In a separate data release the Federal Statistical Office reported that on the basis of preliminary calculations) there were 40.19 million people employed in May, an increase by 619,000 (or 1.6%) on May 2007. Compared with April 2008, the number of persons in employment was by 111,000 ( or 0.3%).

Thus German job creation continued in May, although at a slightly slower pace than in previous months. From January to March this year, the number of persons in employment each month was by 1.8% higher than in the corresponding month of the previous year, while in April and May 2008 the increase had dropped slightly to 1.6% on April and May 2007. It is too early at this point to decide definitevely whether the current trend can be considered to mark a general slowdown on the labour market. At least part of the slowdown can probably be explained by the fact that the winter months had been unusually employment-friendly because of the mild weather, so that the usual upturn in spring was smaller, although of course this also means that growth in the earlier months of the year was not as stong as appears at first sight.

When looking at the unemployment numbers it is also important to bear in mind that the German labour force is now near its historic peak, and will now steadily decline. An indication of this can be found in the chart below where it can be seen that the rapid growth in the population available for work which characterised the years between 1997 and 2005 has now come to an end, and since 2005 the numbers have been stagnating.

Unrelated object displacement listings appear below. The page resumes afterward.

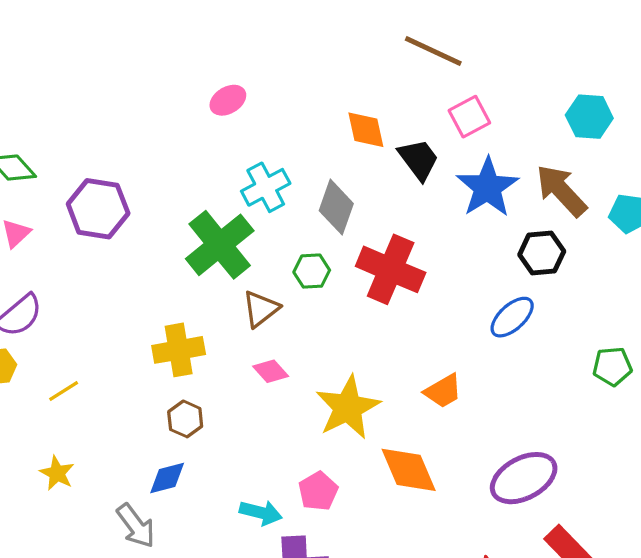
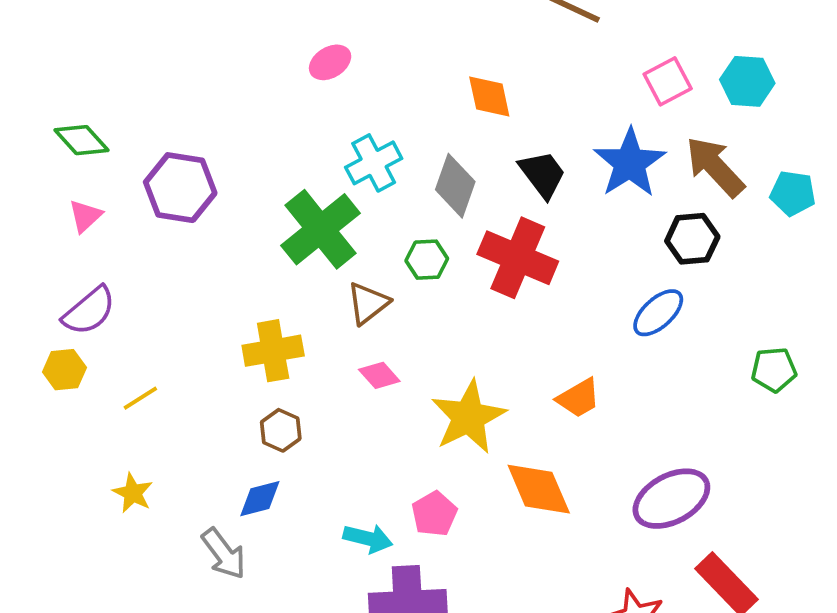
pink square: (469, 117) -> (668, 81), moved
black trapezoid: (418, 159) -> (542, 174), moved

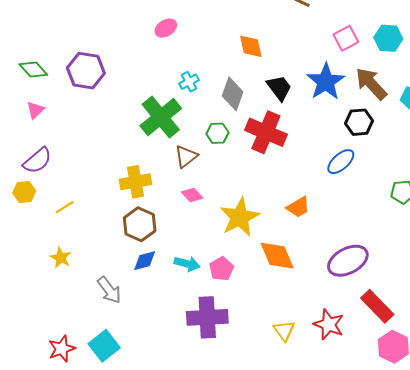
cyan cross: (374, 163) -> (189, 82), size x0.7
purple hexagon: (180, 188) -> (86, 71), moved
brown hexagon: (281, 430) -> (140, 224), size x1.5
blue diamond: (260, 499) -> (145, 261), moved
cyan arrow: (368, 538) -> (187, 264), moved

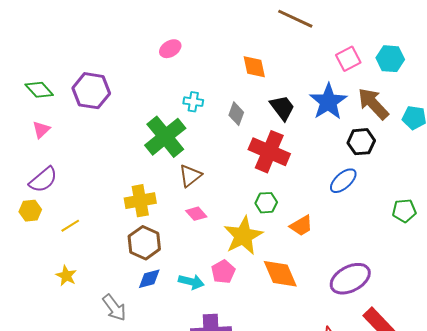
cyan cross: (189, 82) -> (193, 102), turned 36
gray diamond: (233, 94) -> (236, 114), size x0.7
green hexagon: (217, 133) -> (266, 203), moved
pink pentagon: (221, 269) -> (223, 272), moved

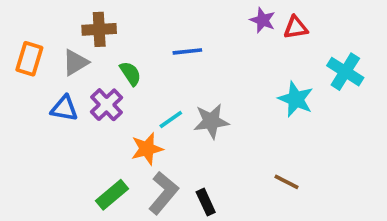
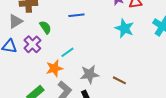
cyan star: (296, 99) -> (124, 28), moved
gray star: (211, 121) -> (89, 74), moved
brown line: (287, 182) -> (119, 80), moved

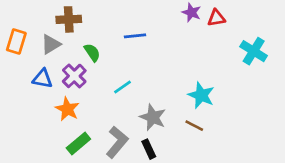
cyan star: (124, 28) -> (201, 95), moved
orange star: (54, 68) -> (67, 109), moved, turned -30
gray star: (89, 74) -> (153, 117), turned 30

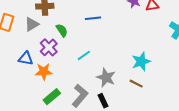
blue triangle: (43, 79) -> (26, 58), moved
cyan star: (201, 95) -> (141, 61), turned 30
orange star: (67, 109) -> (44, 72), turned -30

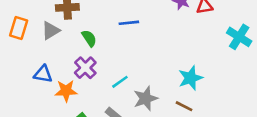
purple cross: (49, 47) -> (85, 68), moved
cyan line: (84, 55) -> (120, 82), moved
gray star: (106, 78) -> (146, 98), turned 30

This stagnation in the potential labour force (before an eventual decline if immigration is not leveraged to facilitate growth) is also a reflection of the fact that Gernamy's population is now, slowly but steadly, declining, and has been declining since Q4 2004, as can be seen in the chart below.

Nonetheless employment is rising for the time being, and unemployement falling, although many forward-looking indicators - such as the Ifo institute's business confidence index, and manufacturing orders are suggesting that German growth is set to slow. German business confidence fell to the lowest in more than two years in June, according to the reading on the Ifo index, which declined to 101.3 from 103.5 in May. That's the lowest since January 2006.

The median of five forecasts published by economic institutes last month suggests the German economy will expand 2.2 percent this year before slowing to growth of 1 percent next. This may be rather optimistic, however, and the economy may in fact have shrunk in the second quarter after expanding 1.5 percent in the first three months, according to Deputy Economy Minister Walther Otremba.

The flash purchasing managers index reading showed the employment component falling to 52.8 in June from 54.8 in May and 55.6 at the start of the year. A reading above 50 signals employment is still expanding. Among retailers, the measure fell to 49.8 in June from 51 in May, final retail PMI figures showed.